Edward Wright is very different from what I normally read. The brutal murder of Shannon Fairchild's parent leads her on a dangerous path of self-discovery. After the first couple of chapters I was expecting a totally different novel. There is a lot of mystery surrounding the murders, but as I read further it morphed into an examination of the counterculture of the 1960s and 1970s.
Shannon is the family screw-up. She dropped out of a PhD program only to end cleaning homes of the wealthy. She owns the cleaning business, but you get the sense that there was an opportunity missed. Could she have achieved even greater success if she had stuck with the PhD program? Her sister Beth is a wife and mother, her parents don't have to worry about her. Would Shannon's parents worry a little bit less if she wasn't constantly getting into trouble? Something has always been off for Shannon. She can never put her finger on it. Childhood nightmares constantly haunt her, and she doesn't know why. Something in her past holds the key to her future.
The death of her parents forces Shannon to confront the past. Her parents were active protesters during the 60s, but they never resorted to violence like some of their friends. Diana Burke and John Paul West, two sought after fugitives, were best friends with Shannon's parents. Diana and John Paul are deep underground, but the authorities and some very dangerous enemies are after them. Shannon's parents were killed because they refused to give information about their whereabouts. Her mother's dying wish was for Shannon to find them and deliver a message. But soon I began to think was delivering the message really worth it? Even in death she wants to please her parents, but is it worth it to risk her life? She doesn't know who she can and can't trust. Everyone, including the FBI, has their own agenda. At first, her boyfriend TeeJay seems to be the only one without ulterior motives. She can tell him everything without worrying about his motives. I said "at first" because towards the end of the book there is a big twist. But you will have to read the book to know what I'm talking about.
What I'm about to say next could be considered a spoiler. So if you don't want to know, STOP reading.
Good. Along the way Shannon discovers that Diana and John Paul are her birth parents. Does that really spoil the book? I don't think so because that little tidbit is revealed pretty early on. Shannon always knew something wasn't right. Did she turn out the way she did because of Diana and John Paul? What kind of people are they? Why did they give her up? Was there something wrong with Shannon that they didn't like? Wanting to know the answers provides Shannon with extra motivation in her task. If she learns about them, then Shannon will truly know herself. Diana and John Paul seemed like polar opposites. I wondered how they ever worked as a couple. John Paul has mellowed in his old age, and makes small gestures of protest. He wants to help the world without being discovered by the authorities. But as they went deeper underground, Diana embraced a harsher and more violent view of the world. In her youth, she was non-violent but when Shannon finally finds Diana she is ready to show the world she means business. Diana's grand plan is to cause destruction that will have impact across the world. It was intriguing to read how off the grid someone's mind can go. Diana sounded perfectly rational one minute, and completely wackadoo the next.

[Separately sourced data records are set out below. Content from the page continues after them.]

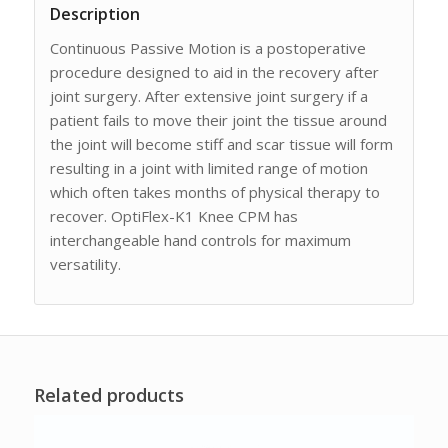
Description
Continuous Passive Motion is a postoperative
procedure designed to aid in the recovery after
joint surgery. After extensive joint surgery if a
patient fails to move their joint the tissue around
the joint will become stiff and scar tissue will form
resulting in a joint with limited range of motion
which often takes months of physical therapy to
recover. OptiFlex-K1 Knee CPM has
interchangeable hand controls for maximum
versatility.
Related products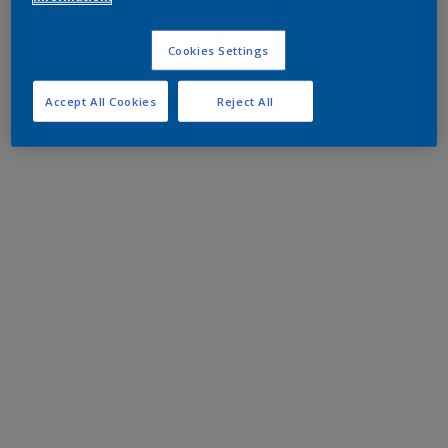
Cookies Settings
Accept All Cookies
Reject All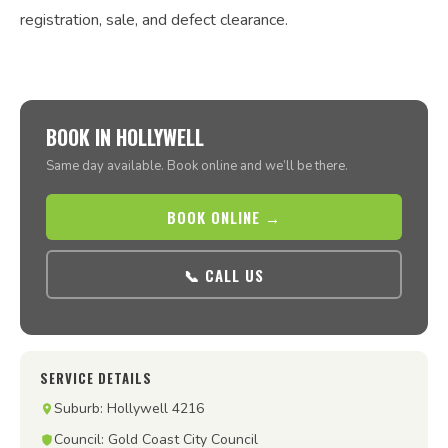
registration, sale, and defect clearance.
BOOK IN HOLLYWELL
Same day available. Book online and we’ll be there.
BOOK ONLINE →
📞 CALL US
SERVICE DETAILS
Suburb: Hollywell 4216
Council: Gold Coast City Council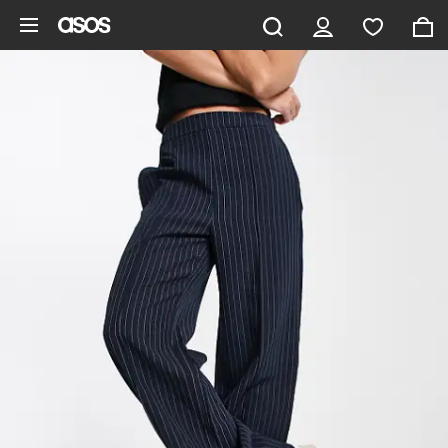
Skip to main content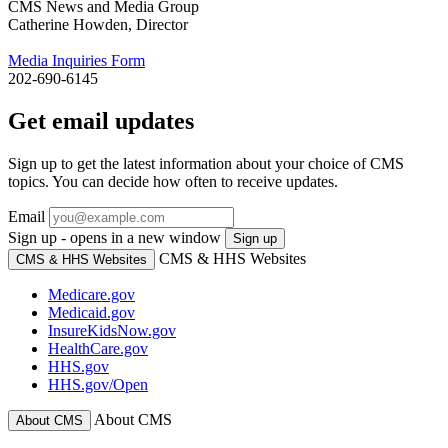
CMS News and Media Group
Catherine Howden, Director
Media Inquiries Form
202-690-6145
Get email updates
Sign up to get the latest information about your choice of CMS
topics. You can decide how often to receive updates.
Email
Sign up - opens in a new window
Sign up
CMS & HHS Websites
CMS & HHS Websites
Medicare.gov
Medicaid.gov
InsureKidsNow.gov
HealthCare.gov
HHS.gov
HHS.gov/Open
About CMS
About CMS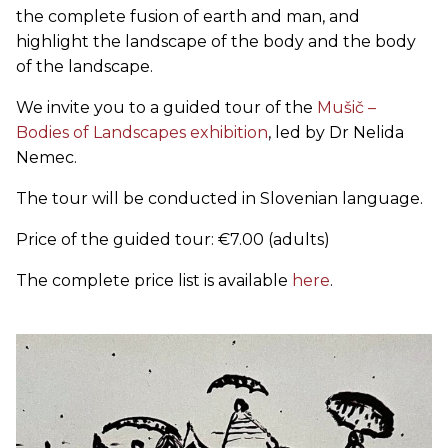
the complete fusion of earth and man, and
highlight the landscape of the body and the body
of the landscape.
We invite you to a guided tour of the
Mušič –
Bodies of Landscapes exhibition
, led by Dr Nelida
Nemec.
The tour will be conducted in Slovenian language.
Price of the guided tour: €7.00 (adults)
The complete price list is available
here
.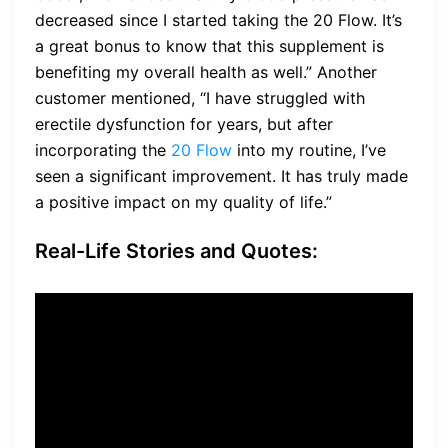
decreased since I started taking the 20 Flow. It’s
a great bonus to know that this supplement is
benefiting my overall health as well.” Another
customer mentioned, “I have struggled with
erectile dysfunction for years, but after
incorporating the
20 Flow
into my routine, I’ve
seen a significant improvement. It has truly made
a positive impact on my quality of life.”
Real-Life Stories and Quotes:
“I’ve recommended the 20
Flow to all my gym buddies.
We’ve all noticed a difference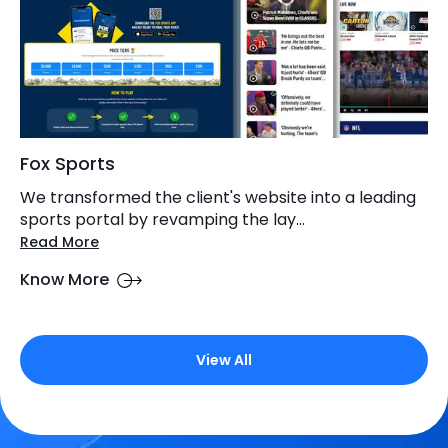
Fox Sports
We transformed the client's website into a leading
sports portal by revamping the lay...
Read More
Know More
View All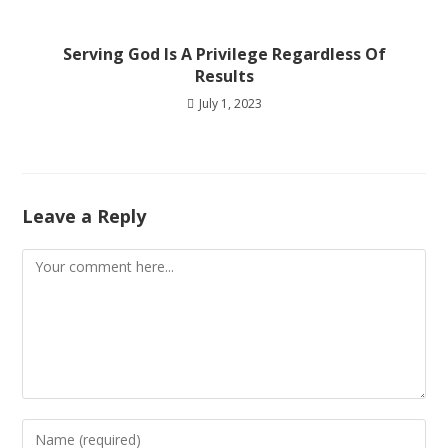
Serving God Is A Privilege Regardless Of
Results
July 1, 2023
Leave a Reply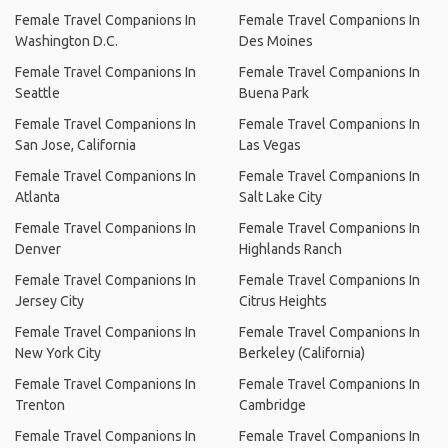
Female Travel Companions In
Female Travel Companions In
Washington D.C.
Des Moines
Female Travel Companions In
Female Travel Companions In
Seattle
Buena Park
Female Travel Companions In
Female Travel Companions In
San Jose, California
Las Vegas
Female Travel Companions In
Female Travel Companions In
Atlanta
Salt Lake City
Female Travel Companions In
Female Travel Companions In
Denver
Highlands Ranch
Female Travel Companions In
Female Travel Companions In
Jersey City
Citrus Heights
Female Travel Companions In
Female Travel Companions In
New York City
Berkeley (California)
Female Travel Companions In
Female Travel Companions In
Trenton
Cambridge
Female Travel Companions In
Female Travel Companions In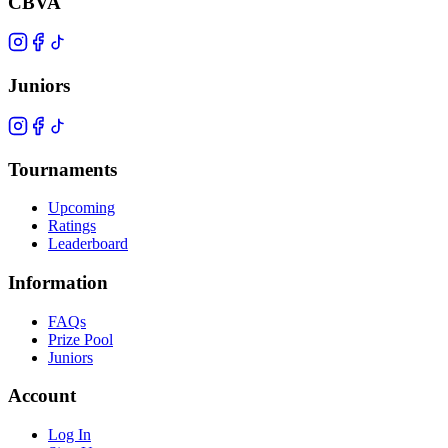
CBVA
Juniors
Tournaments
Upcoming
Ratings
Leaderboard
Information
FAQs
Prize Pool
Juniors
Account
Log In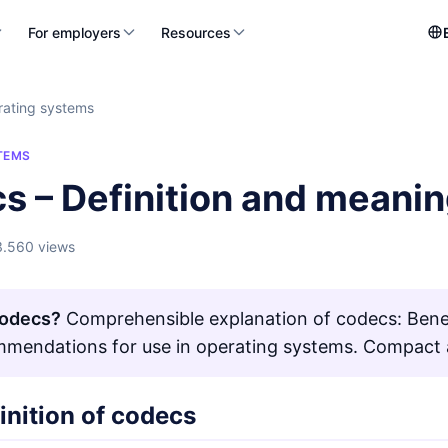
For employers
Resources
ating systems
TEMS
s – Definition and meani
3.560 views
Codecs?
Comprehensible explanation of codecs: Benefi
mendations for use in operating systems. Compact a
inition of codecs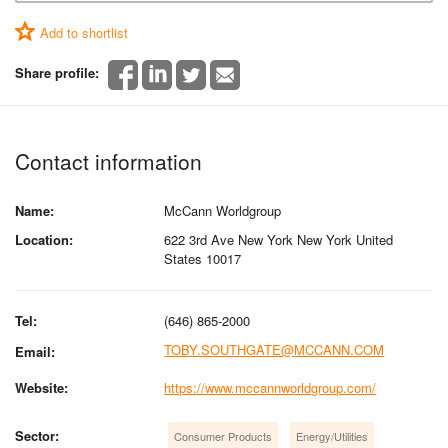
Add to shortlist
Share profile:
Contact information
Name:
McCann Worldgroup
Location:
622 3rd Ave New York New York United
States 10017
Tel:
(646) 865-2000
TOBY.SOUTHGATE@MCCANN.COM
Email:
Website:
https://www.mccannworldgroup.com/
Sector:
Consumer Products
Energy/Utilities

This was an intriguing read, but I did think it moved a little slow. I kept wondering where is this going to go. Once Shannon has delivered her message, what else is there? There was a lot more after she accomplished her mission. Everything seemed to wrap up a little too neatly, but the last several chapters were suspenseful.
Rating: Give it a try
Note: I received an e-book from the author's publicist in exchange for an honest review.